Comment 8 John Liu CLA 2011-05-13 10:56:45 EDT
(In reply to comment #7)
> (In reply to comment #6)
> I don't think that the heuristics can introduce a performance issue. Do you see
> one?

In my example, there are unnecessary index updating to the files under the project Pa in two scenarios(project creation and copy/paste files). These unnecessary index updating could slow down the operation. If there are lots of files under the project or the files are large, then this could be a big impact to the performance.
Comment 9 Markus Schorn CLA 2011-05-16 03:49:18 EDT
(In reply to comment #8)
> In my example, there are unnecessary index updating to the files under the
> project Pa in two scenarios(project creation and copy/paste files). These
> unnecessary index updating could slow down the operation. If there are lots of
> files under the project or the files are large, then this could be a big impact
> to the performance.
That's a conjecture of yours. As far as I can recall the additional updates are limited to 5 or 10 files. Again, do you actually see a performance problem?

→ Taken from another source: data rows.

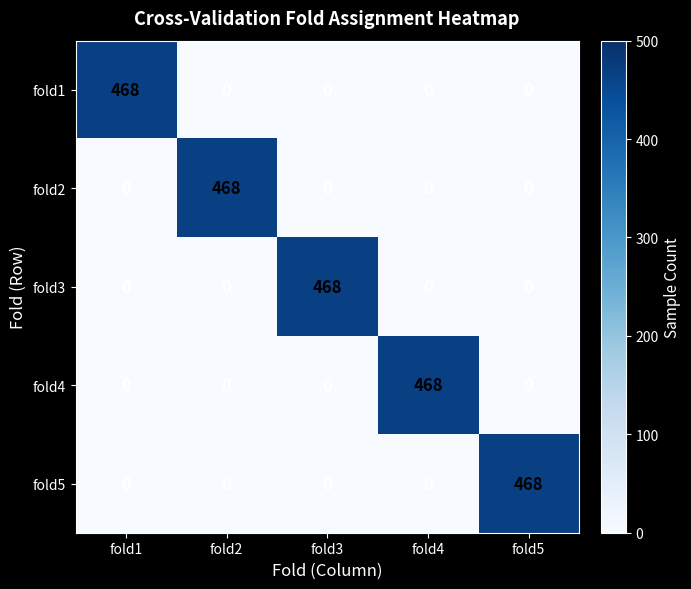

Reading left to right, transcribe all the data shown in this chart.

fold1: fold1=468	fold2=0	fold3=0	fold4=0	fold5=0
fold2: fold1=0	fold2=468	fold3=0	fold4=0	fold5=0
fold3: fold1=0	fold2=0	fold3=468	fold4=0	fold5=0
fold4: fold1=0	fold2=0	fold3=0	fold4=468	fold5=0
fold5: fold1=0	fold2=0	fold3=0	fold4=0	fold5=468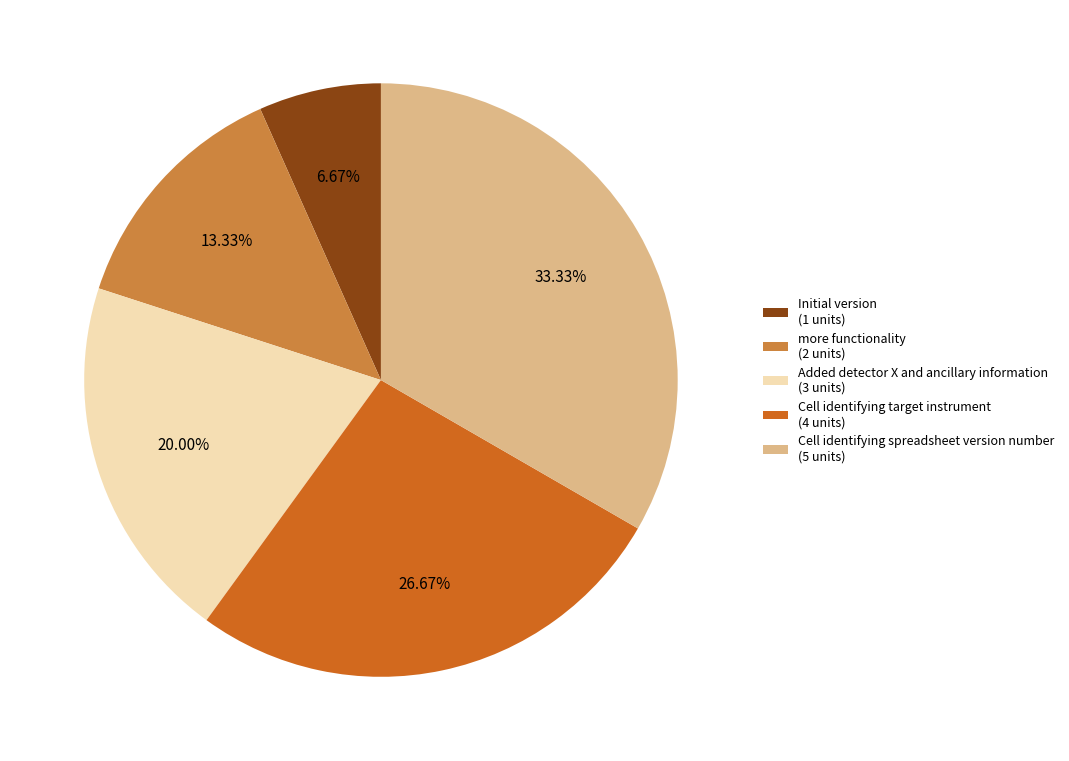

True or false: Initial version accounts for 7% of the total.

True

Comment 10 John Liu CLA 2011-05-16 11:00:20 EDT
(In reply to comment #9)
> (In reply to comment #8)
> > In my example, there are unnecessary index updating to the files under the
> > project Pa in two scenarios(project creation and copy/paste files). These
> > unnecessary index updating could slow down the operation. If there are lots of
> > files under the project or the files are large, then this could be a big impact
> > to the performance.
> That's a conjecture of yours. As far as I can recall the additional updates are
> limited to 5 or 10 files. Again, do you actually see a performance problem?

Oh, I didn't know there is a limited number to the additional updates, I thought all files under the additional project will be updated. Then the problem I concerned is not valid anymore. Thanks for clarifying this.